Es war kein Wunder, dass es an mir nagte, Trinkgeld von meinen Klassenkameradinnen zu bekommen, aber wir waren weit genug weg von der St.-Brigid-Schule, dass sie nicht allzu oft herkamen. Unglücklicherweise lag unsere Bruderschule, St. Sebastian, nur ein paar Blocks westlich. Das hieß, dass ich viele sechzehnjährige Jungen bediente, die ihre Trinkgelder gern danach bemessen, wie viel man im T-Shirt hat.
Von der Truppe bekam ich nicht viel Trinkgeld.

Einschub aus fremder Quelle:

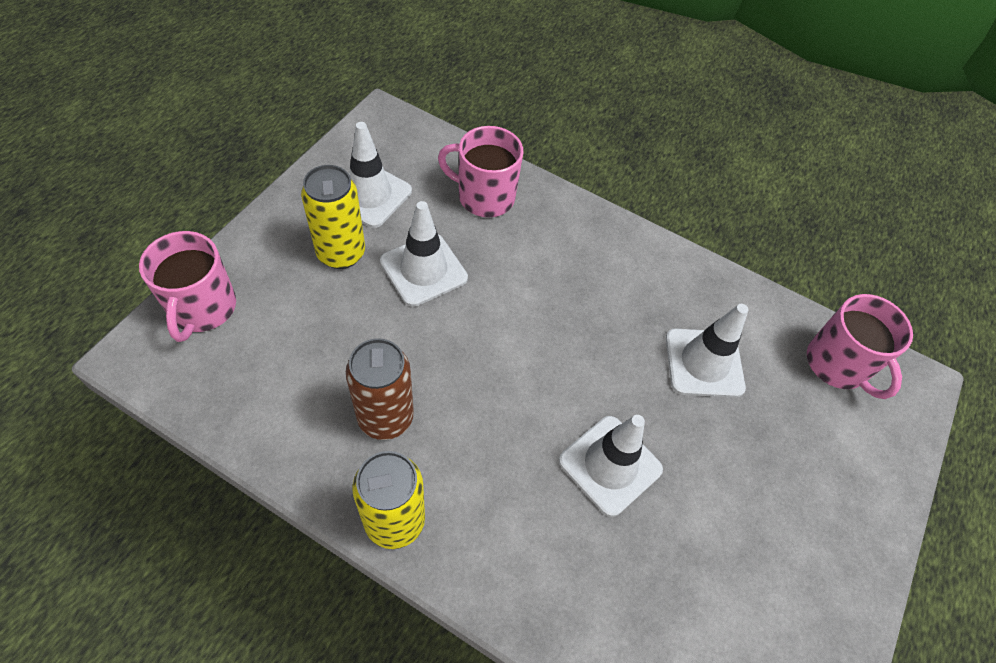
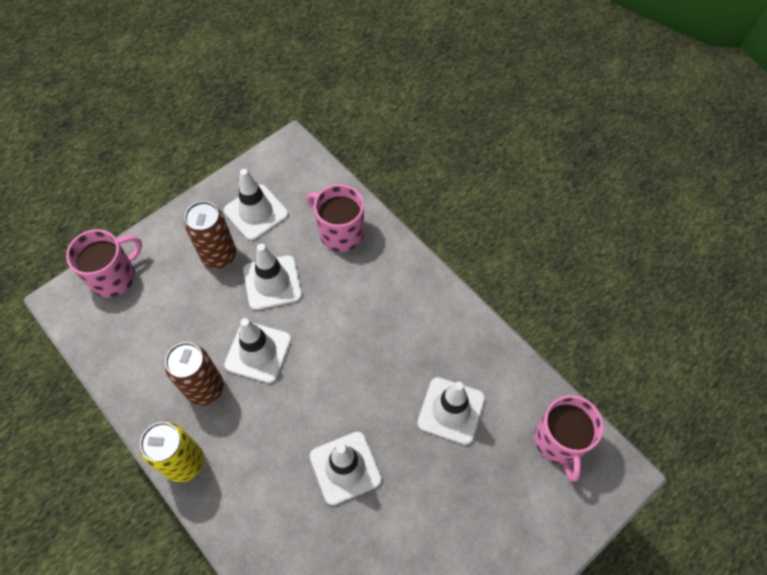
camera: 25 degrees right, 5 degrees up
pink mug [139,231,236,342] -> pink mug turned 150 degrees counterclockwise [66,229,142,297]
yellow can [301,165,365,269] -> brown can [184,201,236,269]
none -> white traffic cone [224,318,292,383]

In den Tagen seit Veritys Tod war Kowalski zum Stammgast geworden– haschiertes Corned Beef und ein Spiegelei, dessen bloßer Anblick mir schon die Arterien verstopfte–, und er gab immer genau fünfzehn Prozent Trinkgeld. Er zog die Münzen aus seiner rissigen Lederbrieftasche und zählte die Pennys sorgfältig ab; jedes Mal hinterließ er einen peinlich genauen Stapel an der Tischkante. Er legte großen Wert auf Ordnung, was ich nicht sehr vertrauenerweckend fand.
Ich räumte gerade Tisch vier ab, als Tim, der Koch, aus der Küche rief: » Mo! Dein Handy klingelt!«
Über das Klappern der Teller und des Bestecks und das Auf und Ab der Gespräche an acht Tischen konnte ich einen Liz-Phair-Ausschnitt hören. Ich raste in die Küche und ließ das Tablett mit dem schmutzigen Geschirr auf den Tresen gleiten.